* [Partes del ejercicio]
• A. Traduce al inglés esta oración del texto sobre la violencia entre bandas criminales en el Atlántico: "“Ya no se trata de hechos aislados, sino de un ataque directo a la familia de su contrincante por el control de las rentas ilegales”, explicó Trejos."
• B. Según el texto sobre la violencia entre bandas criminales en el Atlántico, ¿qué cargo o especialidad tiene Luis Fernando Trejos?
• C. Retoma el texto sobre la violencia entre bandas criminales en el Atlántico y continúalo a partir de su última oración.

El experto en seguridad Luis Fernando Trejos aseguró que el asesinato de familiares de presuntos integrantes de organizaciones criminales es una muestra de la profunda degradación del conflicto entre estas estructuras delincuenciales que operan en el departamento del Atlántico.
El analista señaló que la violencia ha evolucionado hasta un punto en el que los ataques ya no se dirigen únicamente contra los miembros de las bandas, sino también contra sus núcleos familiares, como mecanismo de retaliación y presión.
“Ya no se trata de hechos aislados, sino de un ataque directo a la familia de su contrincante por el control de las rentas ilegales”, explicó Trejos.
De acuerdo con el experto, este fenómeno refleja una guerra criminal sin límites, en la que el objetivo de las organizaciones ilegales es consolidar su dominio sobre economías ilícitas, sin importar las consecuencias para la población civil.

* [Datos de origen]
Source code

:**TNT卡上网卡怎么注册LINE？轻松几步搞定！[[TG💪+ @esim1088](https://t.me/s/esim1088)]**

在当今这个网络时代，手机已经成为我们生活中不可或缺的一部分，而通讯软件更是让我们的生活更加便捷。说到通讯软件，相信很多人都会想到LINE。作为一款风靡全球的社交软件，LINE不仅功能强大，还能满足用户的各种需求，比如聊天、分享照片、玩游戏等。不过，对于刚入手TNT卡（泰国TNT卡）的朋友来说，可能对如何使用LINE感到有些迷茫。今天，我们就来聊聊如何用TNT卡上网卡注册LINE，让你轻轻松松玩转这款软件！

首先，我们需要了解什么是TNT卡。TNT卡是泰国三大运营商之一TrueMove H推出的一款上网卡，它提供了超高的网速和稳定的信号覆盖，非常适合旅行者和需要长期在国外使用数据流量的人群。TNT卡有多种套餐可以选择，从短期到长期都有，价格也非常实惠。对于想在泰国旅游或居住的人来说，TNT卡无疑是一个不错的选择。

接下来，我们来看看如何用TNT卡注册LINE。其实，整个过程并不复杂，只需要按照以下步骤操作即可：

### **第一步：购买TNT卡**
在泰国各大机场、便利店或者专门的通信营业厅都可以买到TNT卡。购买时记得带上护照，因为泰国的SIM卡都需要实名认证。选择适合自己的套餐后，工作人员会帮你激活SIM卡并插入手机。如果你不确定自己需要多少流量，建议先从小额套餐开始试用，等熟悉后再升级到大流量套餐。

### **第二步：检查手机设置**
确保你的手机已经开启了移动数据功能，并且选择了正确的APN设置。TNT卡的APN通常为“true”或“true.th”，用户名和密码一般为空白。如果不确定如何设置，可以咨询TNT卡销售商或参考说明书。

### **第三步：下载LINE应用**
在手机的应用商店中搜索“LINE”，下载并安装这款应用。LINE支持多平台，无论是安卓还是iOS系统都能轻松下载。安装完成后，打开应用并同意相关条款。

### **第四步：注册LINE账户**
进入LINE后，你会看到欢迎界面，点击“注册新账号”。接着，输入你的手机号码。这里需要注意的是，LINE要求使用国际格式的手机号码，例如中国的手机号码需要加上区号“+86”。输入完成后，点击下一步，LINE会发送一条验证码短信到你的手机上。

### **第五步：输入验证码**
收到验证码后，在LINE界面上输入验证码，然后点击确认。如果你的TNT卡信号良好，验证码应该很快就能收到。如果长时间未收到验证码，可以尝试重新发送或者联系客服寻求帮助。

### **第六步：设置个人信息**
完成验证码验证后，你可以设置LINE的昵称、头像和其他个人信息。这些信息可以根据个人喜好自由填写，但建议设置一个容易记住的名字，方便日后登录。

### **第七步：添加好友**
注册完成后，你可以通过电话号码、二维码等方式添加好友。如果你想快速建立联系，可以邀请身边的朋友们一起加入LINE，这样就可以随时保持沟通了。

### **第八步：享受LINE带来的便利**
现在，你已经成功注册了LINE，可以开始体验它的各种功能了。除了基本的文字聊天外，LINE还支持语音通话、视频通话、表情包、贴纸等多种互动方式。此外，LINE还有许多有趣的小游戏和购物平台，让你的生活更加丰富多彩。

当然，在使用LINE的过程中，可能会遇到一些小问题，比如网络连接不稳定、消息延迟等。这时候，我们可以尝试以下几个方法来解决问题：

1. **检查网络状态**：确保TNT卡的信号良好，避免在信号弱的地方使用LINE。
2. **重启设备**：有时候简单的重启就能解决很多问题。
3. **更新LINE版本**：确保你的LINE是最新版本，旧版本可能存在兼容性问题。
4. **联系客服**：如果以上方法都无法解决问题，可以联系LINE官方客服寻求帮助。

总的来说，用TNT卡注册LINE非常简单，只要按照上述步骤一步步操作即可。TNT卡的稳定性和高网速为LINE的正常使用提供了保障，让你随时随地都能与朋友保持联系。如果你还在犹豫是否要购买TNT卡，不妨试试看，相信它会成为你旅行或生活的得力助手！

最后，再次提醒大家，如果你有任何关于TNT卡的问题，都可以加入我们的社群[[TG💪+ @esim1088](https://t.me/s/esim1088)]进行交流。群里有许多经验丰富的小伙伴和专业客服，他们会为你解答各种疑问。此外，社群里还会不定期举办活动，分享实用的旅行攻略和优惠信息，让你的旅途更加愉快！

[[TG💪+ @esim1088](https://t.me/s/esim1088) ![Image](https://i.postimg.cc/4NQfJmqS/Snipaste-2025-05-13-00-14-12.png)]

* [Respuestas]
• A. "These are no longer isolated incidents, but rather a direct attack on the rival's family for control of illegal income," Trejos explained.

• B. Es experto en seguridad.

• C.
Trejos advirtió que esta dinámica ha incrementado el riesgo para personas ajenas a las confrontaciones, incluidos niños, niñas y otros familiares de quienes son señalados de integrar estos grupos delincuenciales.
El analista citó como ejemplo el asesinato de una niña de 2 años en el municipio de Polonuevo, hecho que, según indicó, evidencia el grado de violencia alcanzado por estas organizaciones en su disputa por el control de las rentas ilegales en esta región del país.
Las declaraciones del experto se conocen en medio de la preocupación de las autoridades por el recrudecimiento de los homicidios asociados a enfrentamientos entre estructuras criminales en el departamento del Atlántico.